Task description: Filter the material below down to the lines containing the word "Opción".

(Beginning of Raw data)

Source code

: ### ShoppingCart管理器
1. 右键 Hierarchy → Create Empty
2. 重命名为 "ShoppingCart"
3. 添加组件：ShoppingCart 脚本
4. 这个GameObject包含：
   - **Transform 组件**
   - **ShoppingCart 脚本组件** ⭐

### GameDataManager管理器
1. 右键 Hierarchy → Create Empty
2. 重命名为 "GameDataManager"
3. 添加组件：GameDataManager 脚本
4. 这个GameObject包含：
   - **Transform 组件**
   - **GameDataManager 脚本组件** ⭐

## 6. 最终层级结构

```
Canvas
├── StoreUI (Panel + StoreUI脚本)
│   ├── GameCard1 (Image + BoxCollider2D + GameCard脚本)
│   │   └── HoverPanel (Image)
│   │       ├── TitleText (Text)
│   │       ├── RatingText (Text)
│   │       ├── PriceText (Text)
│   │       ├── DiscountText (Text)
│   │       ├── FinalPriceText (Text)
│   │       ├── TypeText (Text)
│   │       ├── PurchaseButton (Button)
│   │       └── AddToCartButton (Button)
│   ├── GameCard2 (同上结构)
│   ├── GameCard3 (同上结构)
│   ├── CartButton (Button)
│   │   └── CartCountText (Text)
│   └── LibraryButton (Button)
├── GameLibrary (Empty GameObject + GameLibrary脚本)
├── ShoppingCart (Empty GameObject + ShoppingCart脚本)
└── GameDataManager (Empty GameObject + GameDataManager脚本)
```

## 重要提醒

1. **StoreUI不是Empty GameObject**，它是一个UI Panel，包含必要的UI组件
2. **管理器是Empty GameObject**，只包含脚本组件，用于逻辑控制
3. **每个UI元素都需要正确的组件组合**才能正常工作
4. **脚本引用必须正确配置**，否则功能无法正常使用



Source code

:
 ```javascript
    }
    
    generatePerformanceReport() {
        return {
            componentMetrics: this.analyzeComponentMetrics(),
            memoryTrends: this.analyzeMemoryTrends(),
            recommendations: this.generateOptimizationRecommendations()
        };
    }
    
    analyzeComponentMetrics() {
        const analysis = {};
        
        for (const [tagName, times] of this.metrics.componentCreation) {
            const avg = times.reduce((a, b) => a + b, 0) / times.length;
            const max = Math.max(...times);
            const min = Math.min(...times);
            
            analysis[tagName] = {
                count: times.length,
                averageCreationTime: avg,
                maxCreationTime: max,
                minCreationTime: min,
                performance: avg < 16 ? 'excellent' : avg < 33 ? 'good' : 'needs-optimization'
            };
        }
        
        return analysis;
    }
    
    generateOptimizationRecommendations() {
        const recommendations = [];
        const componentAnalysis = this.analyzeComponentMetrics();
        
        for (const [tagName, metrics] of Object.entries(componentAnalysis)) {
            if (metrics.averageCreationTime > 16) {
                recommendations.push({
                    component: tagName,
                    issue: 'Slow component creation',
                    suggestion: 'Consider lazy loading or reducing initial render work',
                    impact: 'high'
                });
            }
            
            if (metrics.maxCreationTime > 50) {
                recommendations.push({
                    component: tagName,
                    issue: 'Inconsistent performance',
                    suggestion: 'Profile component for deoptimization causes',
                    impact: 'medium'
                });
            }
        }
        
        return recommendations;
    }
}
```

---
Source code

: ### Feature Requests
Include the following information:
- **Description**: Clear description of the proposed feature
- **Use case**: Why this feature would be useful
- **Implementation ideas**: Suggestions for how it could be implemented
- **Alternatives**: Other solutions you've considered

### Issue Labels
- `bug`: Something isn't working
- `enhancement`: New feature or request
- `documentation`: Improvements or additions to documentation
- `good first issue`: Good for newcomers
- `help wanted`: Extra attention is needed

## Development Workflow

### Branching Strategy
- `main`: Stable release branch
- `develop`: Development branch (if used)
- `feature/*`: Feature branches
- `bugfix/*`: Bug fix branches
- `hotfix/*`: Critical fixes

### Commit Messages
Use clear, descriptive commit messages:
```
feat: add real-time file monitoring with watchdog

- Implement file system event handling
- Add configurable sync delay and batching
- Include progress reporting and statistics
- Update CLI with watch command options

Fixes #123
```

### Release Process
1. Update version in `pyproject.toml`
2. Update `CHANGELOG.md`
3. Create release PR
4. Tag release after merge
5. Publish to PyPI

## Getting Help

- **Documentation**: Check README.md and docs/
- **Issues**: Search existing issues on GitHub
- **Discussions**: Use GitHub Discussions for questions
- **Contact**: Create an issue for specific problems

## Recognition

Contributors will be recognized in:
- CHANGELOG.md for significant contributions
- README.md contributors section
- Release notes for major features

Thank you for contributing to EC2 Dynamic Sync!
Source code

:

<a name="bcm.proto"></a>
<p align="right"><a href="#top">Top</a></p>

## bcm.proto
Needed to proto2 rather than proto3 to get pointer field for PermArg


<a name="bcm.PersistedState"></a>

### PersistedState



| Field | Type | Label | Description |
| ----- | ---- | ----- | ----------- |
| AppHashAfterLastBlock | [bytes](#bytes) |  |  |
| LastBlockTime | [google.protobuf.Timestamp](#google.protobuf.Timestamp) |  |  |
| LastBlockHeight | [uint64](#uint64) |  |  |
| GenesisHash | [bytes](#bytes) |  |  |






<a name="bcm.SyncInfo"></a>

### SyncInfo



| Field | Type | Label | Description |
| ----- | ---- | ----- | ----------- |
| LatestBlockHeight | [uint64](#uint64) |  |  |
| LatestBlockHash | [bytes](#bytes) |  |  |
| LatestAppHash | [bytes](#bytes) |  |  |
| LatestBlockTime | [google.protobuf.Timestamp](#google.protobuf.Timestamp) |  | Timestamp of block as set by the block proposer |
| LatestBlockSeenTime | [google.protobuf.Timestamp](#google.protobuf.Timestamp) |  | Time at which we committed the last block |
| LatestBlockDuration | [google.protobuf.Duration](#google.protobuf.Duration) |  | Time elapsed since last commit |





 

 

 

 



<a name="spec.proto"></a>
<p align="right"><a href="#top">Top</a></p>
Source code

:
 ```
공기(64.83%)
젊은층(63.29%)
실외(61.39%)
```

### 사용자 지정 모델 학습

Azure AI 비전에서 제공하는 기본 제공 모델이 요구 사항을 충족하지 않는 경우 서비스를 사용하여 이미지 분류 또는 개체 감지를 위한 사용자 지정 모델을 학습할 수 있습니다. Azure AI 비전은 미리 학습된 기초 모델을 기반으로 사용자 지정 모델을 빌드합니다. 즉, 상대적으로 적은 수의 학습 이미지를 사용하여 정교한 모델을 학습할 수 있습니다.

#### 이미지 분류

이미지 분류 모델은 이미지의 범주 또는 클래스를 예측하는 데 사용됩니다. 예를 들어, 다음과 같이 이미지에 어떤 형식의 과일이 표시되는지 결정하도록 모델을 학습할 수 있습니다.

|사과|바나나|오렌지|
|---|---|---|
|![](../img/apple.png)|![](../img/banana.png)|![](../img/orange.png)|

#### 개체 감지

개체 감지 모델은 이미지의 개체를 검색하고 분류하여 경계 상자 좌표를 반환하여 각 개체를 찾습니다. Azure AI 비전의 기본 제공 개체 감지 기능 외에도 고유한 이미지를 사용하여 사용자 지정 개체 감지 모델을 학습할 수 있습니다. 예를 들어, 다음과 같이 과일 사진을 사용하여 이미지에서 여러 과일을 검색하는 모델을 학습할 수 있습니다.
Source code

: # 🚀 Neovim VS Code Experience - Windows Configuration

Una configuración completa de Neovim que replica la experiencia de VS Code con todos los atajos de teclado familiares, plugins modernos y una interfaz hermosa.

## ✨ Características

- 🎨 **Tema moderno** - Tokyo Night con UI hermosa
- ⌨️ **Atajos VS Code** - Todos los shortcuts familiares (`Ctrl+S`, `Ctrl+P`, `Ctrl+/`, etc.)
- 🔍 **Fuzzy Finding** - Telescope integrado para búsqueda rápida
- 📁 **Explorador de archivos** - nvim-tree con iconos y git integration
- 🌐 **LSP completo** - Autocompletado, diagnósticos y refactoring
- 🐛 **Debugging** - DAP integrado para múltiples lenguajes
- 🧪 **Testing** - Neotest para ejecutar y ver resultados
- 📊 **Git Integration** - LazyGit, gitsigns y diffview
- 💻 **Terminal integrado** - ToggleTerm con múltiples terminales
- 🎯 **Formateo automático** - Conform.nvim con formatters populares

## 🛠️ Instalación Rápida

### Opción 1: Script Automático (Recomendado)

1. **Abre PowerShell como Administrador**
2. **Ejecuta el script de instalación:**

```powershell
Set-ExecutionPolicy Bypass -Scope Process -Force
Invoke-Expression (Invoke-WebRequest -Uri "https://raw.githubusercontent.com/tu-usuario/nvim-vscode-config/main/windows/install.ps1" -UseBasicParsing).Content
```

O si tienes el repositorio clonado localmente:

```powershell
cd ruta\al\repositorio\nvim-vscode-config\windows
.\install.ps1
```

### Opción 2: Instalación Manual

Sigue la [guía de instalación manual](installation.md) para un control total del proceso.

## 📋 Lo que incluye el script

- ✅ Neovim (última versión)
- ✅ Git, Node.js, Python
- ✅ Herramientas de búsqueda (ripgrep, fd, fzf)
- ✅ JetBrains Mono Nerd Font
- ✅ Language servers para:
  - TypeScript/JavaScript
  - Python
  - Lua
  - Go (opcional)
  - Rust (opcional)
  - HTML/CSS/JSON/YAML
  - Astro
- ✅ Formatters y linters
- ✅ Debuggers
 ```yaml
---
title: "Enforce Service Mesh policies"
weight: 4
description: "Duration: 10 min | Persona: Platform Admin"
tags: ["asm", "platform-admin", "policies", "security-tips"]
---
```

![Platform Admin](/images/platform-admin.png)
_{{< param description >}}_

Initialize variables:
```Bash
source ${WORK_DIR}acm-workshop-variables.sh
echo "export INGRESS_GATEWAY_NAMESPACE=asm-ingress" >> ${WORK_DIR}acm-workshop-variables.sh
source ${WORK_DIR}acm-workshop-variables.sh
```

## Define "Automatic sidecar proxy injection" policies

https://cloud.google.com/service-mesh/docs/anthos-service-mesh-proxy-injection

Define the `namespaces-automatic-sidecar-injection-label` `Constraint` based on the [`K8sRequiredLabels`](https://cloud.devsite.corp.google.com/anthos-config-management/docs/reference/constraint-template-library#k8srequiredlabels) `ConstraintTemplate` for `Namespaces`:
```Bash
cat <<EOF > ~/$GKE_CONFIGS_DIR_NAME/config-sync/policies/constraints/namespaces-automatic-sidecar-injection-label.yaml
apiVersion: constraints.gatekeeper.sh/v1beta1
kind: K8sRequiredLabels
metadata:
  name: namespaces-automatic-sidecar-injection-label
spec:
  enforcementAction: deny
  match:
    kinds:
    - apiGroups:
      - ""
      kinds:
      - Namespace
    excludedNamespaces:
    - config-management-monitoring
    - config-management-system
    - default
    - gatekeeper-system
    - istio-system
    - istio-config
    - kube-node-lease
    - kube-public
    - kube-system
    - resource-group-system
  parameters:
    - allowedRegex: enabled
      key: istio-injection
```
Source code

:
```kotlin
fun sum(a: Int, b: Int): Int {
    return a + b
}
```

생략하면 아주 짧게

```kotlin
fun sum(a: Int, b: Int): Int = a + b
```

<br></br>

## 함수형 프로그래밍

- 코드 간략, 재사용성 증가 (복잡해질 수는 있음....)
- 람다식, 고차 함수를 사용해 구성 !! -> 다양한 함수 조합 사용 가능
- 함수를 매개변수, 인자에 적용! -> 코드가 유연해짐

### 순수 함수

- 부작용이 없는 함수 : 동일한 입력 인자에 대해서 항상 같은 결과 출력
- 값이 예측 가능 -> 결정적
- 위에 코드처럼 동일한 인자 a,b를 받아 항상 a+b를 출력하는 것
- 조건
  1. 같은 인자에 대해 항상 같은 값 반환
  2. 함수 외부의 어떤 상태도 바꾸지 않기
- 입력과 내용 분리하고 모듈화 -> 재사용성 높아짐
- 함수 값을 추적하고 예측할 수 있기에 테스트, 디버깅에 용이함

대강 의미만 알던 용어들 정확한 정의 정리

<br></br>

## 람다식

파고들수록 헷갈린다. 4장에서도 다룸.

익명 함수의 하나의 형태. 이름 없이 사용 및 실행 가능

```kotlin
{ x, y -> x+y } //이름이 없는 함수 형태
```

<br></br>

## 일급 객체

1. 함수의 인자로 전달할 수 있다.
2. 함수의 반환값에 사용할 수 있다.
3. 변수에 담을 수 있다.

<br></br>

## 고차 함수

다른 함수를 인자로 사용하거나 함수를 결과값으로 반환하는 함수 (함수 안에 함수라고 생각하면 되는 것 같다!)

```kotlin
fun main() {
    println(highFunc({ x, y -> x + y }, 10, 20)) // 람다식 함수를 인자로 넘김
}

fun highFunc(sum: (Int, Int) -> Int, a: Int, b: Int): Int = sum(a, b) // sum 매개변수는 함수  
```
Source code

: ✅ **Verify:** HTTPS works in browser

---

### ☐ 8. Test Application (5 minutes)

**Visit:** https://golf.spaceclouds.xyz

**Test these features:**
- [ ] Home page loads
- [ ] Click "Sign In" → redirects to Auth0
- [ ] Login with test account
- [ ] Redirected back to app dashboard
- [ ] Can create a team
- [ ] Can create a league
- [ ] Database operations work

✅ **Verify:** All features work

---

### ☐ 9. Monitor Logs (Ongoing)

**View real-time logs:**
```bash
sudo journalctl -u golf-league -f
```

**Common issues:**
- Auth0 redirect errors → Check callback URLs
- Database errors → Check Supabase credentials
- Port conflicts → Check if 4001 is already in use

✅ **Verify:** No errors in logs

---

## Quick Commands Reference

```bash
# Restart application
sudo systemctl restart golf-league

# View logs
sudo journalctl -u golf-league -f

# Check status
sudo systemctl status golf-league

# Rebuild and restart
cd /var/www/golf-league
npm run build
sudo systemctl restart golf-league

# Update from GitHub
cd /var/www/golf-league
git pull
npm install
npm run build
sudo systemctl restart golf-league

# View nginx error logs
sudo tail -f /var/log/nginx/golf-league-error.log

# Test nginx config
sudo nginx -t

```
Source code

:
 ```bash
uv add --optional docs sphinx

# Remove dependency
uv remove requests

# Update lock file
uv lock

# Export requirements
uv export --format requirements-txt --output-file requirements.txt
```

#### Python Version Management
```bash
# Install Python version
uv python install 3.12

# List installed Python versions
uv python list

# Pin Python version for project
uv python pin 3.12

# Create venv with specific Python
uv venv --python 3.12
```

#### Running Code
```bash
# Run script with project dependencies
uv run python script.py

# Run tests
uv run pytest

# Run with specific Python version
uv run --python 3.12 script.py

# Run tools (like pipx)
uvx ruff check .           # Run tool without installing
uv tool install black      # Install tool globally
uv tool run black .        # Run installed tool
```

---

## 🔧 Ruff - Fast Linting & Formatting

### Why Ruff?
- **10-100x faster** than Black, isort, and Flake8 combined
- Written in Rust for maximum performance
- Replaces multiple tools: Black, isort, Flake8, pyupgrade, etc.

(End of Raw data)

Result of the task:
### Opción 1: Script Automático (Recomendado)
### Opción 2: Instalación Manual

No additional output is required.